Page extract:
Josie speaks to her father of the “great
miracle” that occurred during the night:
“A virgin who bears a dead child in the
night, and the dawn finds her still a
virgin. If that isn’t a miracle, what
is?” The idea being that Jamie is so
habitually drunk, guilt-ridden,
bitter and set in his rotten ways that
he is already actually dead — totally
unsalvageable — and even Josie’s great,
simple matronly love can’t save him.

This is contrary to the logic of
humanity, contrary to any human heart.
It’s enough to make you want to chew up your
program and spit it at the stage. The
last line of the play is the worst.
Jamie walks away into the sunrise after
they both gush how much they truly love
each other, and Josie stares into the
light and says, “May you have your wish
and die in your sleep soon, Jim. May you
rest forever in forgiveness and peace.”

Die in his fucking sleep? Didn’t she
just spend the whole night resurrecting
him? What is this ridiculous
hopelessness, where a vital young man
walking around under his own power with
a heart full of love is sent off to die
in his goddamned sleep?

Maybe it’s just a thing of the past;
maybe in O’Neill’s day, willfully
unhappy people like old Eugene’s brother
Jamie were tolerated and even
romanticized. Nowadays, a drunk like
that would be peer-pressured into AA,
given intense, excoriating batches of
psychotherapy, tough love and
antidepressants, and not indulged in
the boozy pity patch he keeps crawling
into. He’d be kicked around and nobody
would hang out with him anymore until he
got sober, and he would clean up in a
mildly shamefaced manner, and life would
go on.

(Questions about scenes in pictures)
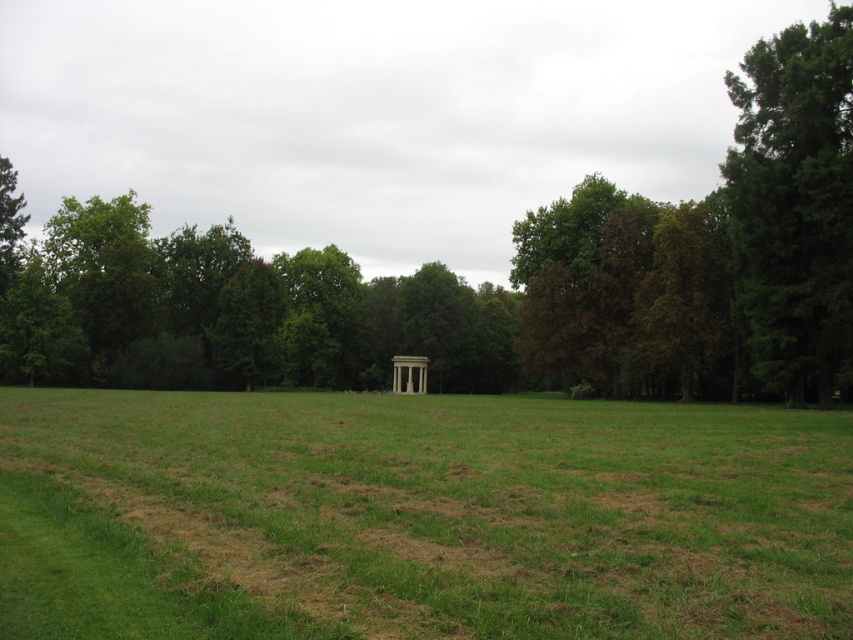
In the scene shown: You are planning to place a new bench in the field. The bench is as wide as the white marble gazebo at center. If you want to place it near the green coniferous tree at right without overlapping, which direction should you move it?

Since the green coniferous tree at right is wider than the white marble gazebo at center, you should move the bench to the left side of the green coniferous tree at right to avoid overlapping.

Based on the coordinates provided, which object in the scene is located at point (418,516)?

The green grassy field at center is located at point (418,516).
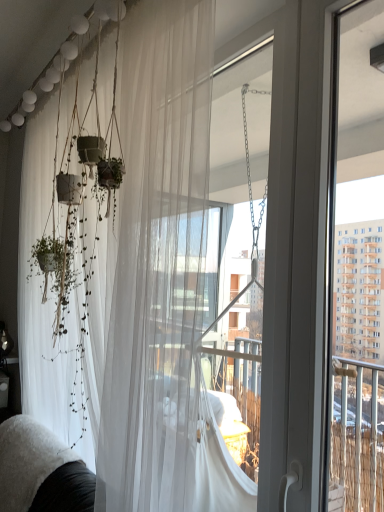
This screenshot has width=384, height=512. What do you see at coordinates (41, 471) in the screenshot? I see `white fluffy couch at lower left` at bounding box center [41, 471].

Locate an element on the screen. Image resolution: width=384 pixels, height=512 pixels. white fluffy couch at lower left is located at coordinates (41, 471).

The height and width of the screenshot is (512, 384). In order to click on translucent white curtain at left in this screenshot , I will do [128, 267].

The width and height of the screenshot is (384, 512). What do you see at coordinates (128, 267) in the screenshot?
I see `translucent white curtain at left` at bounding box center [128, 267].

Find the location of `white fluffy couch at lower left`. white fluffy couch at lower left is located at coordinates (41, 471).

Considering the positions of objects translucent white curtain at left and white fluffy couch at lower left in the image provided, who is more to the right, translucent white curtain at left or white fluffy couch at lower left?

translucent white curtain at left is more to the right.

In the scene shown: Which object is closer to the camera taking this photo, translucent white curtain at left or white fluffy couch at lower left?

translucent white curtain at left is closer to the camera.

Which point is more forward, (x=62, y=95) or (x=81, y=511)?

The point (x=81, y=511) is more forward.

From the image's perspective, which object appears higher, translucent white curtain at left or white fluffy couch at lower left?

translucent white curtain at left is shown above in the image.

From a real-world perspective, is translucent white curtain at left beneath white fluffy couch at lower left?

Actually, translucent white curtain at left is physically above white fluffy couch at lower left in the real world.

Between translucent white curtain at left and white fluffy couch at lower left, which one has larger width?

translucent white curtain at left.

Who is shorter, translucent white curtain at left or white fluffy couch at lower left?

With less height is white fluffy couch at lower left.

In terms of size, does translucent white curtain at left appear bigger or smaller than white fluffy couch at lower left?

Considering their sizes, translucent white curtain at left takes up more space than white fluffy couch at lower left.

Is translucent white curtain at left positioned beyond the bounds of white fluffy couch at lower left?

Indeed, translucent white curtain at left is completely outside white fluffy couch at lower left.

In the scene shown: Is translucent white curtain at left positioned far away from white fluffy couch at lower left?

No, translucent white curtain at left is not far away from white fluffy couch at lower left.

Is translucent white curtain at left looking in the opposite direction of white fluffy couch at lower left?

No, translucent white curtain at left is not facing the opposite direction of white fluffy couch at lower left.

What's the angular difference between translucent white curtain at left and white fluffy couch at lower left's facing directions?

translucent white curtain at left and white fluffy couch at lower left are facing 6.28 degrees away from each other.

Where is `curtain above the white fluffy couch at lower left (from a real-world perspective)`? curtain above the white fluffy couch at lower left (from a real-world perspective) is located at coordinates (128, 267).

Is white fluffy couch at lower left to the right of translucent white curtain at left from the viewer's perspective?

Incorrect, white fluffy couch at lower left is not on the right side of translucent white curtain at left.

Is white fluffy couch at lower left further to the viewer compared to translucent white curtain at left?

Yes, it is behind translucent white curtain at left.

Considering the positions of point (63, 470) and point (57, 226), is point (63, 470) closer or farther from the camera than point (57, 226)?

Point (63, 470) is closer to the camera than point (57, 226).

From the image's perspective, is white fluffy couch at lower left above or below translucent white curtain at left?

Based on their image positions, white fluffy couch at lower left is located beneath translucent white curtain at left.

In the scene shown: From a real-world perspective, which object stands above the other?

In real-world perspective, translucent white curtain at left is above.

Can you confirm if white fluffy couch at lower left is wider than translucent white curtain at left?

What you need to do: Please reproduce the stretch of the play review from "Jamie walks away" through "his goddamned sleep?", word for word.

Written answer:
Jamie walks away into the sunrise after
they both gush how much they truly love
each other, and Josie stares into the
light and says, “May you have your wish
and die in your sleep soon, Jim. May you
rest forever in forgiveness and peace.”

Die in his fucking sleep? Didn’t she
just spend the whole night resurrecting
him? What is this ridiculous
hopelessness, where a vital young man
walking around under his own power with
a heart full of love is sent off to die
in his goddamned sleep?